I learned a very valuable lesson in parenting today.
Do not do the following. Ever.
1. Give your child a sippy cup of milk and a box of raisins to enjoy in her car seat.
2. Five minutes later, when she requests something different to eat, hand her a mozzarella cheese stick.
3. Five minutes later, when she requests something different to eat, "Maybe a apple cookie?", get quite annoyed, and tell her she can't have a freakin' apple cookie until she eats the freakin' cheese stick you just freakin' gave her.
4. Watch in the rear view mirror, horrified, as the child attempts to cram an entire cheese stick into a mouth already crammed with raisins.
5. Start shrieking, "No! NO! Spit that out! Take the cheese out of your mouth! STOP! STOP DEEP THROATING THAT CHEESE, CHILD!!!"

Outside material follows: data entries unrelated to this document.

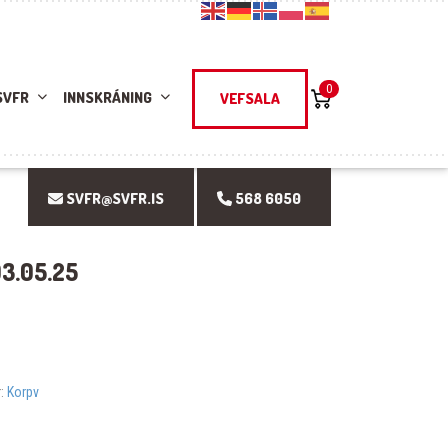
0
SVFR
INNSKRÁNING
VEFSALA
SVFR@SVFR.IS
568 6050
3.05.25
r:
Korpv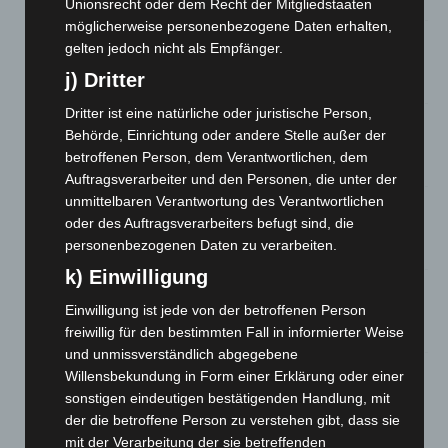
Unionsrecht oder dem Recht der Mitgliedstaaten
möglicherweise personenbezogene Daten erhalten,
Hannover: Erste Tigermücken-Population in Niedersachsen
gelten jedoch nicht als Empfänger.
entdeckt
j) Dritter
7. August 2026
Dritter ist eine natürliche oder juristische Person,
Brand im „Haus der Begegnung“ in Neuwarmbüchen schnell
Behörde, Einrichtung oder andere Stelle außer der
eingedämmt
betroffenen Person, dem Verantwortlichen, dem
6. August 2026
Auftragsverarbeiter und den Personen, die unter der
unmittelbaren Verantwortung des Verantwortlichen
Region Hannover: 21 neue Notfallsanitäter starten beim
oder des Auftragsverarbeiters befugt sind, die
Roten Kreuz
personenbezogenen Daten zu verarbeiten.
5. August 2026
k) Einwilligung
Mann läuft mit Hockeyschläger über A7 – Polizei sucht
Zeugen
Einwilligung ist jede von der betroffenen Person
5. August 2026
freiwillig für den bestimmten Fall in informierter Weise
und unmissverständlich abgegebene
Celle: Mensch stirbt bei Bagger-Unfall auf Baustelle
Willensbekundung in Form einer Erklärung oder einer
sonstigen eindeutigen bestätigenden Handlung, mit
5. August 2026
der die betroffene Person zu verstehen gibt, dass sie
mit der Verarbeitung der sie betreffenden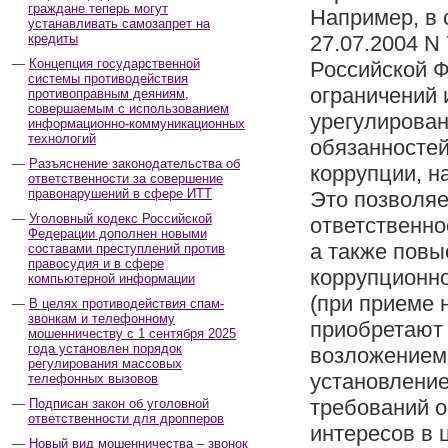
граждане теперь могут
Например, в с
устанавливать самозапрет на
кредиты
27.07.2004 N
Концепция государственной
Российской 
системы противодействия
ограничений 
противоправным деяниям,
совершаемым с использованием
урегулирован
информационно-коммуникационных
технологий
обязанностей
Разъяснение законодательства об
коррупции, н
ответственности за совершение
правонарушений в сфере ИТТ
Это позволяе
Уголовный кодекс Российской
ответственно
Федерации дополнен новыми
а также повы
составами преступлений против
правосудия и в сфере
коррупционно
компьютерной информации
(при приеме 
В целях противодействия спам-
звонкам и телефонному
приобретают 
мошенничеству с 1 сентября 2025
года установлен порядок
возложением 
регулирования массовых
установление
телефонных вызовов
требований о
Подписан закон об уголовной
ответственности для дропперов
интересов в 
Новый вид мошенничества – звонок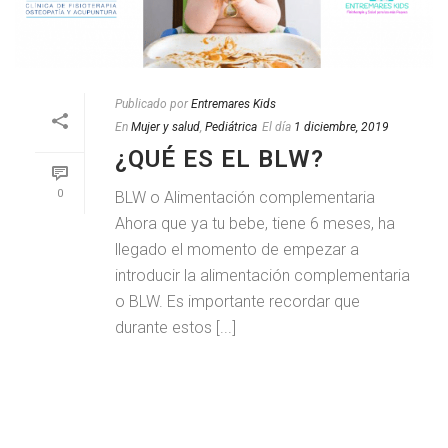
Publicado por
Entremares Kids
En
Mujer y salud
,
Pediátrica
El día
1 diciembre, 2019
¿QUÉ ES EL BLW?
0
BLW o Alimentación complementaria
Ahora que ya tu bebe, tiene 6 meses, ha
llegado el momento de empezar a
introducir la alimentación complementaria
o BLW. Es importante recordar que
durante estos [...]
LEER MAS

6. Watch, terrified and disgusted, as the child vomits up half a cheesestick, half a box of raisins, a cup of whole milk, and a bellyfull of stomach acid all over herself and her car seat.
7. Pull over to mop the barf-covered child off and undress her as she picks up a book and starts singing a song about what the Daddies on the bus say, having already forgotten her first puke. Try not to think about how it looks like raisin-studded bread pudding.
8. Begin driving your hideously stinky car again as the now perky child says, "Can I have something to eat, please?" and do your best not to scream.